In The News
Disney buying Lucasfilm Ltd., plans new 'Star Wars' films
The Walt Disney Co. says it is buying Lucasfilm Ltd. and its "Star Wars" franchise from founder, Chairman and CEO George Lucas in a $4.05 billion deal, and that it plans to release new "Star Wars" movies every two to three years starting in 2015.
The deal is Disney Chairman and CEO Robert Iger's second major acquisition of a Northern California-based technology driven entertainment operation that also owns a large amount of successful, creative intellectual property. Iger said in a prepared statement that Disney plans to release a new "Star Wars" film every two to three years, starting in 2015.
Disney previously bought Pixar in 2006 for $7.4 billion in a bid to shore up Disney's animated offerings, which had been weak under the leadership of Iger's predecessor,Michael Eisner. Pixar actually started life in 1979 as the computer division of Lucasfilm and later became a path-breaking animated film stucio after being sold in 1986 to Apple Inc. co-founder Steve Jobs.
Founded in 1971, Lucasfilm is a sprawling, global organization involved in live action film production, consumer products, animation, video gaming, visual effects and post production audio. "Star Wars" feature films alone have earned a total of $4.4 billion in global box office revenue to date. The last "Star Wars" movie release was 2005's "Revenge of the Sith" – and Iger said Disney sees "substantial pent up demand."
"Star Wars Episode 7" is targeted for release in 2015, with more feature films expected to continue the Star Wars saga in the future, Disney said. Lucas, who has previously telegraphed his plans to retire, will be a creative consultant on those films.
Lucasfilm has about 1,500 employees and is headquartered in the Letterman Digital Arts Center in San Francisco's Presidio.

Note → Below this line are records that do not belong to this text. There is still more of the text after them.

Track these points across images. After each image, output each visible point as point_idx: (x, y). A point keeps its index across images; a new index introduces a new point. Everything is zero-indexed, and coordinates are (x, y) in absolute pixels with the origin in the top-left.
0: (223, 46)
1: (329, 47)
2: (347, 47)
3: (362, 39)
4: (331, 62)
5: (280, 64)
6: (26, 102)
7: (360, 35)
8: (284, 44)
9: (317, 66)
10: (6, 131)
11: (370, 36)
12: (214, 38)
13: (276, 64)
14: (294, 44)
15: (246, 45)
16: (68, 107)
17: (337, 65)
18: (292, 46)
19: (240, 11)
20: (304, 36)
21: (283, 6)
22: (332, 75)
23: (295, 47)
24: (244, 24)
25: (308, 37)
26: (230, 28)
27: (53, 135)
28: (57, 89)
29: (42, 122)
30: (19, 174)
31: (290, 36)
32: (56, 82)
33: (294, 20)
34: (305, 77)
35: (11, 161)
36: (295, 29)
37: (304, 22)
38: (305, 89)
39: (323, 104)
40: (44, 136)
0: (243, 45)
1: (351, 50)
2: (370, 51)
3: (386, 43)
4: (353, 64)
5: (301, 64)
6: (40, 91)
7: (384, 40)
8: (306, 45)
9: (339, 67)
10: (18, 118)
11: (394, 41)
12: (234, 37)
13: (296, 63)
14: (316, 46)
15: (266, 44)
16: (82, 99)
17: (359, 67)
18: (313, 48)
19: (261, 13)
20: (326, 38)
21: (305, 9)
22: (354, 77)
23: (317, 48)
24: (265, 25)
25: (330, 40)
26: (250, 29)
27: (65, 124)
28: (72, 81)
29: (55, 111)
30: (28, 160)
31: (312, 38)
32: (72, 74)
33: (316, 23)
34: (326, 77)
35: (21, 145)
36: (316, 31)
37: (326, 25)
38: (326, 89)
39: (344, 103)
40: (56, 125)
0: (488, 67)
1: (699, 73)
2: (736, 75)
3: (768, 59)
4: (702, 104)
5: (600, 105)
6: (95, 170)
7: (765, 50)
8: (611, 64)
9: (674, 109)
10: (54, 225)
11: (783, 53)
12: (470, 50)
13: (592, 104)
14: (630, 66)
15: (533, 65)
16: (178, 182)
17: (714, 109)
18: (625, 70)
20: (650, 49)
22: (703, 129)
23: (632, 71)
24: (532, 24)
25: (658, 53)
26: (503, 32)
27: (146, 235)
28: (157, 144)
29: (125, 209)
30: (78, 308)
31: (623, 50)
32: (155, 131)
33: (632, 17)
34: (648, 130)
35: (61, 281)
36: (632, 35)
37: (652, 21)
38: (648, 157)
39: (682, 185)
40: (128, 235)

It operates under the names Lucasfilm Ltd., LucasArts, Industrial Light & Magic, and Skywalker Sound, and Disney said the present intent is for Lucasfilm employees to remain in their current locations.
Iger emphasized the content Disney will get -- content that this year will generate about $215 million of consumer products licensing alone. Disney CFO Jay Rasulo said Lucasfilm was valued almost entirely on the "Star Wars" franchise. The company's operating income in 2005 when it last released a "Star Wars" film was $550 million, he said.
"Lucasfilm reflects the extraordinary passion, vision, and storytelling of its founder, George Lucas," said Iger. "This transaction combines a world-class portfolio of content including "Star Wars," one of the greatest family entertainment franchises of all time, with Disney's unique and unparalleled creativity across multiple platforms, businesses, and markets to generate sustained growth and drive significant long-term value."
Lucas, 68, underscored that he hopes Star Wars will have a new life in the Disney organization.
"For the past 35 years, one of my greatest pleasures has been to see 'Star Wars' passed from one generation to the next," Lucas said "It's now time for me to pass 'Star Wars' on to a new generation of filmmakers. I've always believed that 'Star Wars' could live beyond me, and I thought it was important to set up the transition during my lifetime," he said.
"I'm confident that with Lucasfilm under the leadership of (Lucasfilm's newly appointed President) Kathleen Kennedy, and having a new home within the Disney organization, 'Star Wars' will certainly live on and flourish for many generations to come. Disney's reach and experience give Lucasfilm the opportunity to blaze new trails
The acquisition builds on a long-standing relationship between the two companies that already saw the integration of "Star Wars" content into Disney theme parks in Anaheim, Orlando, Paris and Tokyo.
Kathleen Kennedy, current co-chair of Lucasfilm, will become president of the organization and report to Disney Studios Chairman Alan Horn. She will be the brand manager for the "Star Wars" franchise globally and will be executive producer on new Star Wars feature films.
Saying he was preparing for his retirement, Lucas in June hired Kennedy, a bigtime Hollywood player who produced his "Indiana Jones" movies and Steven Spielberg's "Jurassic Park" hits, to be co-chair of Lucasfilm. Kennedy has been nominated for seven Academy Awards.
Disney will pay approximately half of the Lucasfilm price in cash and issue approximately 40 million shares. The boards of directors of both companies have approved the transaction, which awaits regulatory review.